Band Line up:
2. The Living Dreams of a Dead God
3. The Horrid Truth
4. Passage into Entropy
5. Citadel of the Necromancer
6. Ad Inane Precatio
7. The Gathering of the Accursed Artifacts
9. Journey into the Eternal Winter
10. The Void Between the Stars
I’m going to go out on a limb and say that Hoth are quite probably the world’s only Star Wars themed, black metal band. I’ll also say it’s an idea that on paper sounds so corny and contrived it couldn’t possibly work. Could it? Well, yes it could… and it does!
In their favour, and certainly on Astral Necromancy, Hoth aren’t focussing on the well known plot points of the Skywalker saga. It seems this album is more of an expanded universe offering. The sense you get from this collection of songs is that they take place deep within the same galaxy, on distant worlds where the influence of the dark side is ever present.
Hoth describe Astral Necromancy as the product of three intense years of writing and composition between 2015 and 2018.
“We wanted every piece of the album to match our vision of vile sorcery so powerful and terrifying it could reshape the cosmos. It is a concept album in the sense that there is a common thread through each of the songs that bind them together as each individually explores an aspect of this darkness. (The album) is a collection of black magic rituals and unholy spells that weave a tale of forbidden knowledge and spiritual transcendence. Astral Necromancy already exists in the crushing, unforgiving darkness. There are no paths. There is no light and no hope – just an exploration of cosmic mysteries and black magic. The eleven tracks explore themes ranging from corruption of the self to what lies at the end of all time.”
With this being understood, Hoth have certainly achieved their goal. Astral Necromancy is an album that is both dense and unremitting with lo-fi blast beats and tremolo riffing. The majority of the record is made up of a relentless hammering that leaves the listener in no doubt of Hoth’s credibility in a well populated genre. Songs like, Vengeance, The Horrid Truth and Solitude are bleak and unyielding without any room for light or contrast – but that is not to say there aren’t moments of variation across this disc. To give Astral Necromancy a fair assessment it seems necessary to highlight its distinguishing passages.
Alongside the icy, blackened aggression there is an emerging traditional metal influence. For example, The Living Dreams Of A Dead God charges forward on a chugging heavy metal riff and features some harmonised twin guitars. Similarly, with a subtle nod to a classic rock sound, Journey Into The Eternal Winter starts with an overdriven humbucker tone that can at a stretch, reasonably be described as AC/DC’s take on black metal. The song further implies Hoth’s wider influences via a hearty chorus of folk singers and a rousing, power metal guitar solo.

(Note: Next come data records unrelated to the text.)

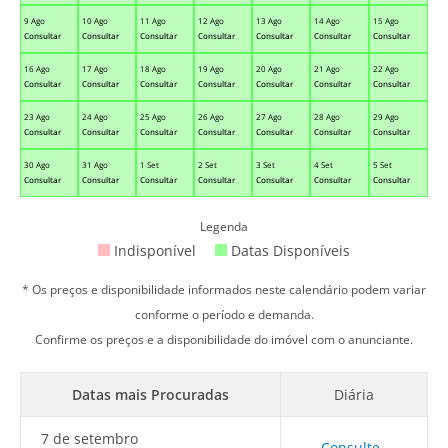
9 Ago
10 Ago
11 Ago
12 Ago
13 Ago
14 Ago
15 Ago
Consultar
Consultar
Consultar
Consultar
Consultar
Consultar
Consultar
16 Ago
17 Ago
18 Ago
19 Ago
20 Ago
21 Ago
22 Ago
Consultar
Consultar
Consultar
Consultar
Consultar
Consultar
Consultar
23 Ago
24 Ago
25 Ago
26 Ago
27 Ago
28 Ago
29 Ago
Consultar
Consultar
Consultar
Consultar
Consultar
Consultar
Consultar
30 Ago
31 Ago
1 Set
2 Set
3 Set
4 Set
5 Set
Consultar
Consultar
Consultar
Consultar
Consultar
Consultar
Consultar
Legenda
Indisponível
Datas Disponíveis
* Os preços e disponibilidade informados neste calendário podem variar
conforme o período e demanda.
Confirme os preços e a disponibilidade do imóvel com o anunciante.
Datas mais Procuradas
Diária
7 de setembro
Consulte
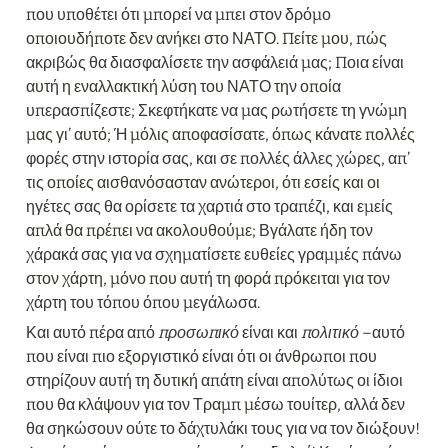
που υποθέτει ότι μπορεί να μπει στον δρόμο 
οποιουδήποτε δεν ανήκει στο ΝΑΤΟ. Πείτε μου, πώς 
ακριβώς θα διασφαλίσετε την ασφάλειά μας; Ποια είναι 
αυτή η εναλλακτική λύση του ΝΑΤΟ την οποία 
υπερασπίζεστε; Σκεφτήκατε να μας ρωτήσετε τη γνώμη 
μας γι’ αυτό; Ή μόλις αποφασίσατε, όπως κάνατε πολλές 
φορές στην ιστορία σας, και σε πολλές άλλες χώρες, απ’ 
τις οποίες αισθανόσασταν ανώτεροι, ότι εσείς και οι 
ηγέτες σας θα ορίσετε τα χαρτιά στο τραπέζι, και εμείς 
απλά θα πρέπει να ακολουθούμε; Βγάλατε ήδη τον 
χάρακά σας για να σχηματίσετε ευθείες γραμμές πάνω 
στον χάρτη, μόνο που αυτή τη φορά πρόκειται για τον 
χάρτη του τόπου όπου μεγάλωσα.
Και αυτό πέρα από 
προσωπικό
 είναι και 
πολιτικό
 –αυτό 
που είναι πιο εξοργιστικό είναι ότι οι άνθρωποι που 
στηρίζουν αυτή τη δυτική απάτη είναι απολύτως οι ίδιοι 
που θα κλάψουν για τον Τραμπ μέσω τουίτερ, αλλά δεν 
θα σηκώσουν ούτε το δάχτυλάκι τους για να τον διώξουν!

Indeed, repeated listens seem to highlight frequent touches of NWOBHM on Astral Necromancy. The main riff on Passage into Entropy and the triumphant guitar melodies on Citadel of the Necromancer all indicate a keen appreciation of vintage, melodic metal.
Among the album’s prevailing cacophony there are also some brief moments of calm. Ad Inane Precatio is an atmospheric, ecclesiastical, choral piece and the ferocious intensity of The Gathering of the Accursed Artifacts is preceded by a gently picked meditation on guitar.
Perhaps the most surprising moment on the album is an inspired diversion that takes place on The Void Between the Stars. In a momentary lull, we are presented with a short, bluesy guitar solo that draws on something more akin to the work of David Gilmour or Mark Knopfler. It’s certainly the most dramatic contrast to the intensity we have experienced across this collection of songs, but shouldn’t be taken as a diminishing moment by any means. Instead, it’s a brief moment of light, reminding us of hope but accentuating the stark and powerful nature of the dark side which dominates this album.
In summary, Hoth have actually gone above and beyond their intention to create something with “no light and no hope.” While that bleak sense of despair is absolutely present, there is also something contained within its melodic moments and the push and the swing of the riffs and the rhythms that carries an air of fist-in the-air triumph. It’s an album that comes across much like Darth Vader. On the surface, it is completely committed to the darkness, but buried deep inside, there IS a light in its heart.
Either way, the force is certainly strong with this one.